The Brewista Ratio Scale offers unique technology that allows for consistent training across the board. If your baristas have the capacity to follow the “dotted line,” then they have the capability to pour a perfect cup according to SCA guidelines. The ratio scale has 2 sets of dotted lines, the first being a guide that begins when you to start your pour and reaches the end at 2 minutes and 30 seconds, and the second representing your actual pour. The scale measures how much water you have poured in reference to where you should be at a certain stage of the pour (you can see this in action in this video. If you pour too quickly, your actual line will be longer than the target line and likely result in under-extracted, watery coffee. If you pour too slowly, your line will be behind the target and likely result in over-extracted, bitter coffee. The objective is simple – keep your actual dotted line in symmetry with the guide dots. Easy enough, right?
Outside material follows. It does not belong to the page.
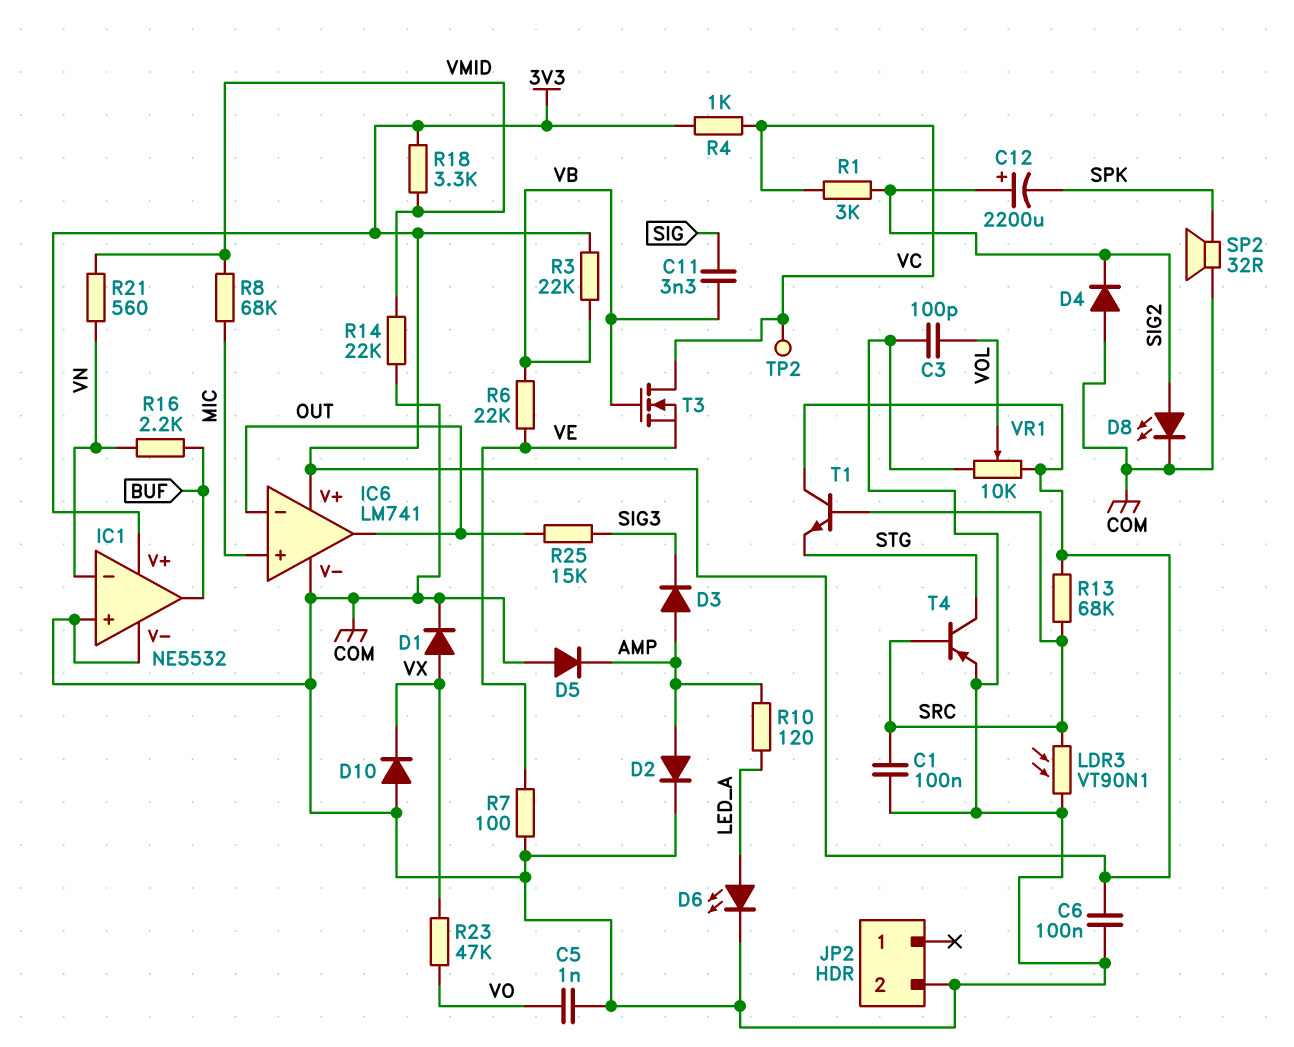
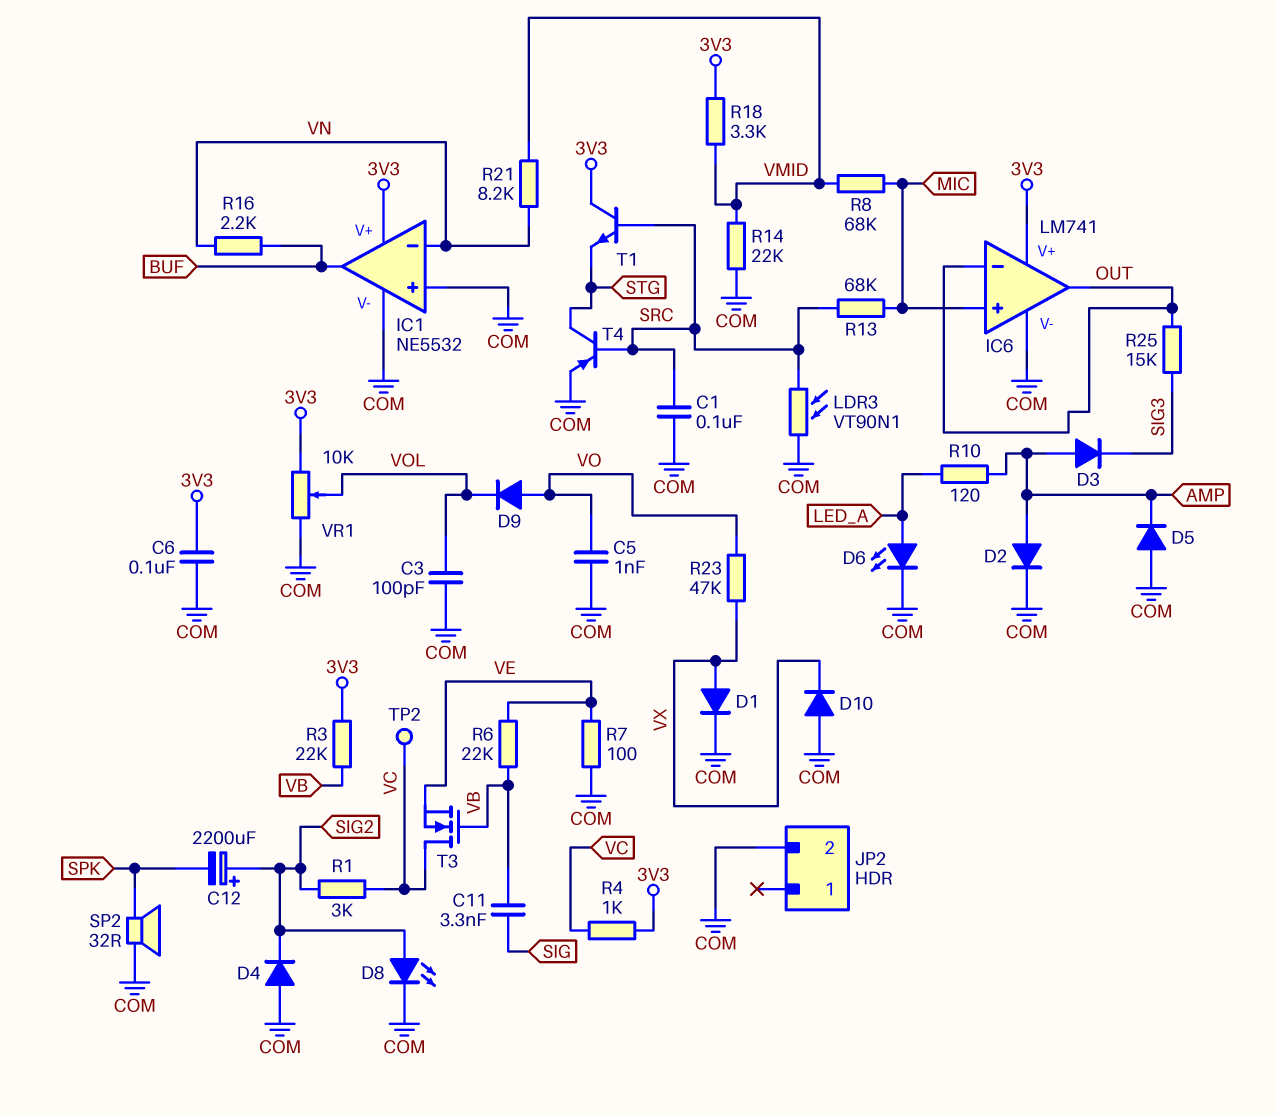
D9: none -> diode (A VO, K VOL)
R13: 68k (3V3, SRC) -> 68k (MIC, SRC)
R21: 560 (VMID, VN) -> 8.2k (VMID, VN)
It gets better! To start the process, put your brewing vessel complete with filter (pre-wetted if required) on the scale, wait 3 seconds and bam! It auto-tares and literally tells you to add your beans. Can you guess what’s next? That’s right, add those sweet, chocolatey, nuggets of caffeinated heaven! From here, just hit the ‘Ratio’ button and the scale calculates (to the tenth of a decimal) exactly how much water you need based off the amount of coffee added at your selected ratio. As soon as the water touches the grounds, the timer starts and so do your dotted lines. Now just keep your actual line even with the guide line until the pour is complete! It’s so simple anyone from coffee aficionados to non-engineering co-owners of product engineering and design companies can do it! Wait… what?
With the Brewista Ratio Scale, there is no more worrying if your customer is getting a consistent cup from barista to barista. This scale also presents itself as the ideal pour over scale for individuals dreaming of brewing that perfect, specialty coffeehouse-quality cup from home. A true scale for those in search of the elusive perfect pour!